PROBLEM:
This exercise calls for every record to be returned exactly, with pictures removed.

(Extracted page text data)
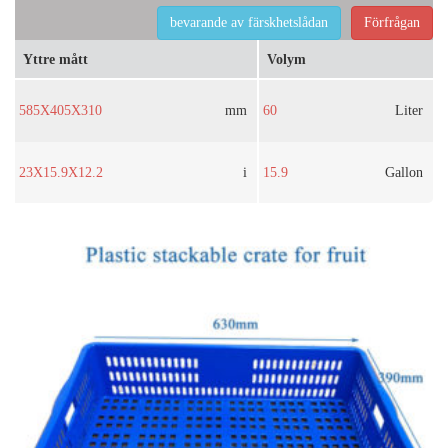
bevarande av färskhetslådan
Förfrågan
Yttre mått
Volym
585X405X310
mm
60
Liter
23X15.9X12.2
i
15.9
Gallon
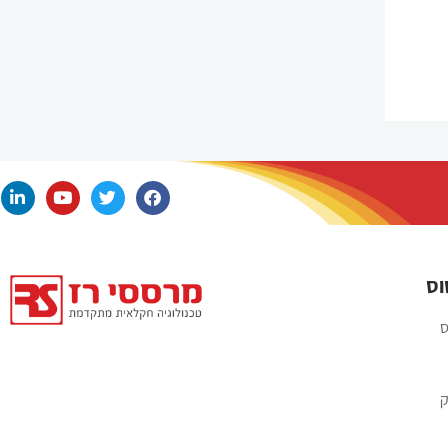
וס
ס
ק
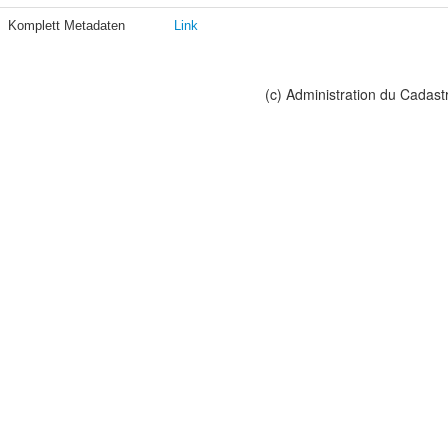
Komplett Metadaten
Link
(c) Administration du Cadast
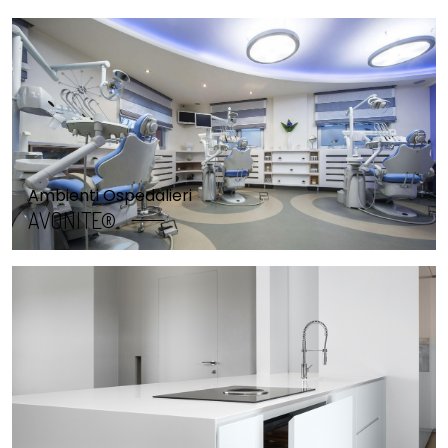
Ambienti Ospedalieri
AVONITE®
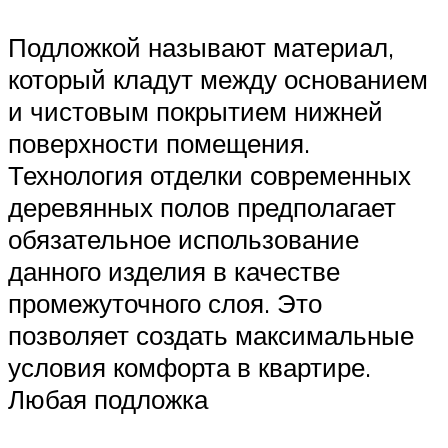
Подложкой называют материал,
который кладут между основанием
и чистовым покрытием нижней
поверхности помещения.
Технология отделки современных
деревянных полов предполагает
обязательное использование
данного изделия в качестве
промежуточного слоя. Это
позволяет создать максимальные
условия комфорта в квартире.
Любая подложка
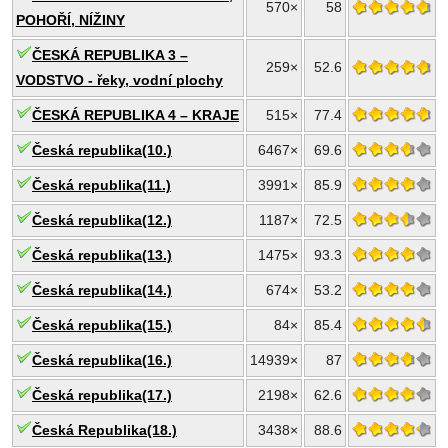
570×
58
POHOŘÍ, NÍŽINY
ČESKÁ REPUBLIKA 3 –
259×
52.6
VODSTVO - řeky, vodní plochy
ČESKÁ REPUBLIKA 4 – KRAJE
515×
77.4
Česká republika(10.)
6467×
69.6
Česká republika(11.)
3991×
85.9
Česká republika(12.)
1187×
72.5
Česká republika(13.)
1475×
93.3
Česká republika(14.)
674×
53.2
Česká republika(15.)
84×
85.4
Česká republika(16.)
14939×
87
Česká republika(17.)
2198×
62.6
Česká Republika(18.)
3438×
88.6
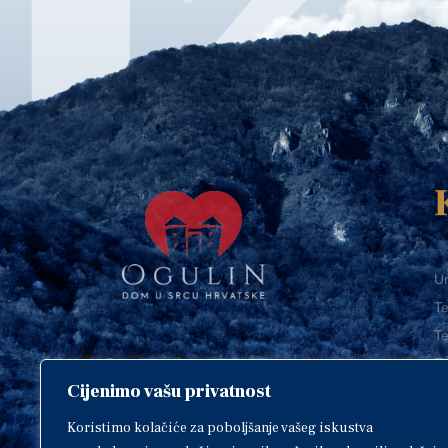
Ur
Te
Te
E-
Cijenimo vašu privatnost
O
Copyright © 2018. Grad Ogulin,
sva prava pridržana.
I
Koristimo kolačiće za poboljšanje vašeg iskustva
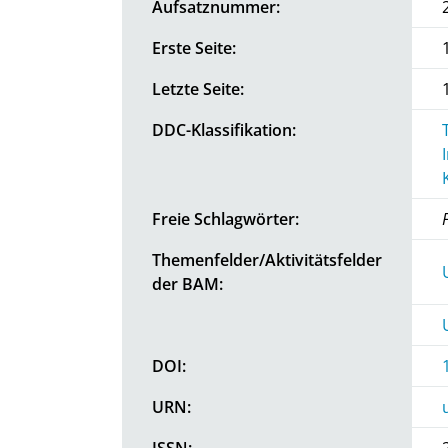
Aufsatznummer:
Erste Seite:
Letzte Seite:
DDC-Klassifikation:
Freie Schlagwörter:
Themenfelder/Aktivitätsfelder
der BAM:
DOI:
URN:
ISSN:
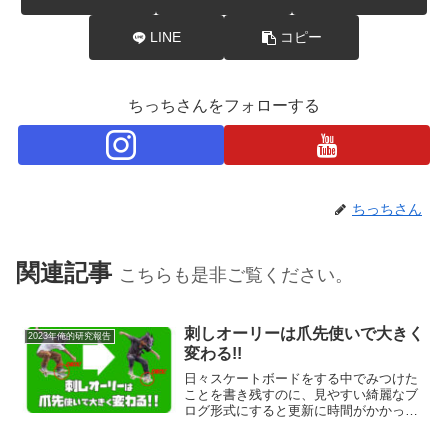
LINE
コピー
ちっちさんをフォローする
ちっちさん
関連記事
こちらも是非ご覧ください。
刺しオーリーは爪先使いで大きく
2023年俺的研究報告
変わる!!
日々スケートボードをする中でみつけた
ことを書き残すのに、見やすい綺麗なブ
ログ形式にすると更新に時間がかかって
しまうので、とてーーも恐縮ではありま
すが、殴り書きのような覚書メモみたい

SOLUTION BELOW:
bevarande av färskhetslådan
Förfrågan
Yttre mått
Volym
585X405X310
mm
60
Liter
23X15.9X12.2
i
15.9
Gallon
וס
ס
ק
Komplett Metadaten
Link
(c) Administration du Cadast
Ambienti Ospedalieri
AVONITE®
Подложкой называют материал,
который кладут между основанием
и чистовым покрытием нижней
поверхности помещения.
Технология отделки современных
деревянных полов предполагает
обязательное использование
данного изделия в качестве
промежуточного слоя. Это
позволяет создать максимальные
условия комфорта в квартире.
Любая подложка
570×
58
POHOŘÍ, NÍŽINY
ČESKÁ REPUBLIKA 3 –
259×
52.6
VODSTVO - řeky, vodní plochy
ČESKÁ REPUBLIKA 4 – KRAJE
515×
77.4
Česká republika(10.)
6467×
69.6
Česká republika(11.)
3991×
85.9
Česká republika(12.)
1187×
72.5
Česká republika(13.)
1475×
93.3
Česká republika(14.)
674×
53.2
Česká republika(15.)
84×
85.4
Česká republika(16.)
14939×
87
Česká republika(17.)
2198×
62.6
Česká Republika(18.)
3438×
88.6
Ur
Te
Te
E-
Cijenimo vašu privatnost
O
Copyright © 2018. Grad Ogulin,
sva prava pridržana.
I
Koristimo kolačiće za poboljšanje vašeg iskustva
Aufsatznummer:
Erste Seite:
Letzte Seite:
DDC-Klassifikation:
Freie Schlagwörter:
Themenfelder/Aktivitätsfelder
der BAM:
DOI:
URN:
ISSN:
LINE
コピー
ちっちさんをフォローする
ちっちさん
関連記事
こちらも是非ご覧ください。
刺しオーリーは爪先使いで大きく
2023年俺的研究報告
変わる!!
日々スケートボードをする中でみつけた
ことを書き残すのに、見やすい綺麗なブ
ログ形式にすると更新に時間がかかって
しまうので、とてーーも恐縮ではありま
すが、殴り書きのような覚書メモみたい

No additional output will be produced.